### [Tarea pendiente]
Reúne todas las líneas de los registros que contengan la palabra "solution" y cópialas.

++++

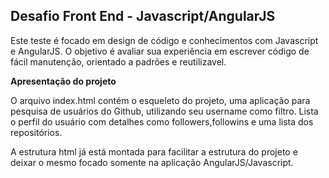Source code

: Desafio Front End - Javascript/AngularJS
---------------------------------------------

Este teste é focado em design de código e conhecimentos com Javascript e AngularJS. 
O objetivo é avaliar sua experiência em escrever código de fácil manutenção, orientado a 
padrões e reutilizavel. 

__Apresentação do projeto__

O arquivo index.html contém o esqueleto do projeto, uma aplicação para pesquisa de usuários 
do Github, utilizando seu username como filtro. Lista o perfil do usuário com detalhes como
followers,followins e uma lista dos repositórios.

A estrutura html já está montada para facilitar a estrutura do projeto e deixar o mesmo focado 
somente na aplicação AngularJS/Javascript.

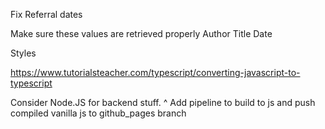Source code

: Fix
Referral dates

Make sure these values are retrieved properly
Author
Title
Date

Styles

https://www.tutorialsteacher.com/typescript/converting-javascript-to-typescript

Consider Node.JS for backend stuff.
^ Add pipeline to build to js and push compiled vanilla js to github_pages branch 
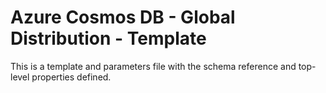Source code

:# Azure Cosmos DB - Global Distribution - Template

This is a template and parameters file with the schema reference and top-level properties defined.
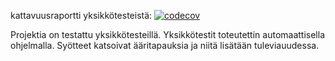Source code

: kattavuusraportti yksikkötesteistä: [![codecov](https://codecov.io/gh/aitoAarni/TiRa-Labra/branch/main/graph/badge.svg?token=G521CJR0IT)](https://codecov.io/gh/aitoAarni/TiRa-Labra)

Projektia on testattu yksikkötesteillä. Yksikkötestit toteutettin automaattisella ohjelmalla. Syötteet katsoivat ääritapauksia ja niitä lisätään tuleviauudessa.
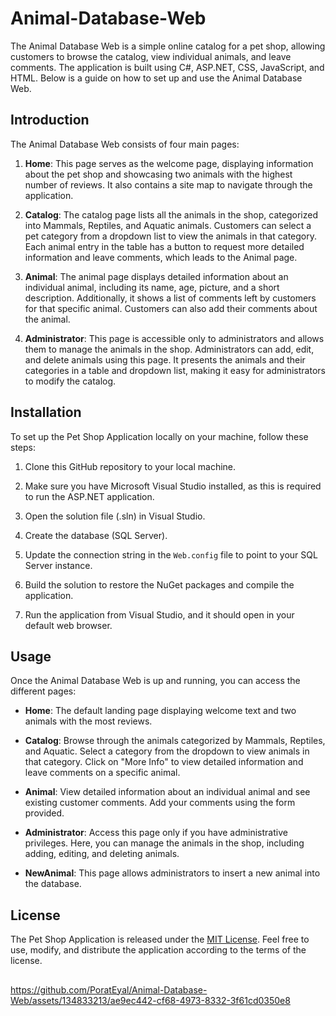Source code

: # Animal-Database-Web

The Animal Database Web is a simple online catalog for a pet shop, allowing customers to browse the catalog, view individual animals, and leave comments. The application is built using C#, ASP.NET, CSS, JavaScript, and HTML.
Below is a guide on how to set up and use the Animal Database Web.

## Introduction

The Animal Database Web consists of four main pages:

1. **Home**: This page serves as the welcome page, displaying information about the pet shop and showcasing two animals with the highest number of reviews. It also contains a site map to navigate through the application.

2. **Catalog**: The catalog page lists all the animals in the shop, categorized into Mammals, Reptiles, and Aquatic animals. Customers can select a pet category from a dropdown list to view the animals in that category. Each animal entry in the table has a button to request more detailed information and leave comments, which leads to the Animal page.

3. **Animal**: The animal page displays detailed information about an individual animal, including its name, age, picture, and a short description. Additionally, it shows a list of comments left by customers for that specific animal. Customers can also add their comments about the animal.

4. **Administrator**: This page is accessible only to administrators and allows them to manage the animals in the shop. Administrators can add, edit, and delete animals using this page. It presents the animals and their categories in a table and dropdown list, making it easy for administrators to modify the catalog.

## Installation

To set up the Pet Shop Application locally on your machine, follow these steps:

1. Clone this GitHub repository to your local machine.

2. Make sure you have Microsoft Visual Studio installed, as this is required to run the ASP.NET application.

3. Open the solution file (.sln) in Visual Studio.

4. Create the database (SQL Server).

5. Update the connection string in the `Web.config` file to point to your SQL Server instance.

6. Build the solution to restore the NuGet packages and compile the application.

7. Run the application from Visual Studio, and it should open in your default web browser.

## Usage

Once the Animal Database Web is up and running, you can access the different pages:

- **Home**: The default landing page displaying welcome text and two animals with the most reviews.

- **Catalog**: Browse through the animals categorized by Mammals, Reptiles, and Aquatic. Select a category from the dropdown to view animals in that category. Click on "More Info" to view detailed information and leave comments on a specific animal.

- **Animal**: View detailed information about an individual animal and see existing customer comments. Add your comments using the form provided.

- **Administrator**: Access this page only if you have administrative privileges. Here, you can manage the animals in the shop, including adding, editing, and deleting animals.

- **NewAnimal**: This page allows administrators to insert a new animal into the database.

## License

The Pet Shop Application is released under the [MIT License](LICENSE). Feel free to use, modify, and distribute the application according to the terms of the license.
##

https://github.com/PoratEyal/Animal-Database-Web/assets/134833213/ae9ec442-cf68-4973-8332-3f61cd0350e8



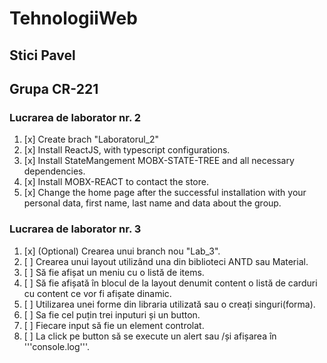 # TehnologiiWeb

## Stici Pavel
## Grupa CR-221

### Lucrarea de laborator nr. 2

1. [x] Create brach "Laboratorul_2" 
2. [x] Install ReactJS, with typescript configurations.  
3. [x] Install StateMangement MOBX-STATE-TREE and all necessary dependencies.  
4. [x] Install MOBX-REACT to contact the store.  
5. [x] Change the home page after the successful installation with your personal data, first name, last name and data about the group.

### Lucrarea de laborator nr. 3

1. [x] \(Optional) Crearea unui branch nou "Lab_3".
2. [ ] Crearea unui layout utilizând una din biblioteci ANTD sau Material.
3. [ ] Să fie afișat un meniu cu o listă de items. 
4. [ ] Să fie afișată în blocul de la layout denumit content o listă de carduri cu content ce vor fi afișate dinamic. 
5. [ ] Utilizarea unei forme din libraria utilizată sau o creați singuri(forma). 
6. [ ] Sa fie cel puțin trei inputuri și un button. 
7. [ ] Fiecare input să fie un element controlat. 
8. [ ] La click pe button să se execute un alert sau /și afișarea în '''console.log'''.
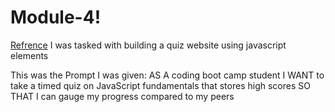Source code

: # Module-4!
[Refrence](https://user-images.githubusercontent.com/122586350/221261543-0495be99-1774-40a1-8e91-3606497f86d9.png)
I was tasked with building a quiz website using javascript elements

This was the Prompt I was given:
AS A coding boot camp student
I WANT to take a timed quiz on JavaScript fundamentals that stores high scores
SO THAT I can gauge my progress compared to my peers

++++

### [Respuesta]
3. Open the solution file (.sln) in Visual Studio.
6. Build the solution to restore the NuGet packages and compile the application.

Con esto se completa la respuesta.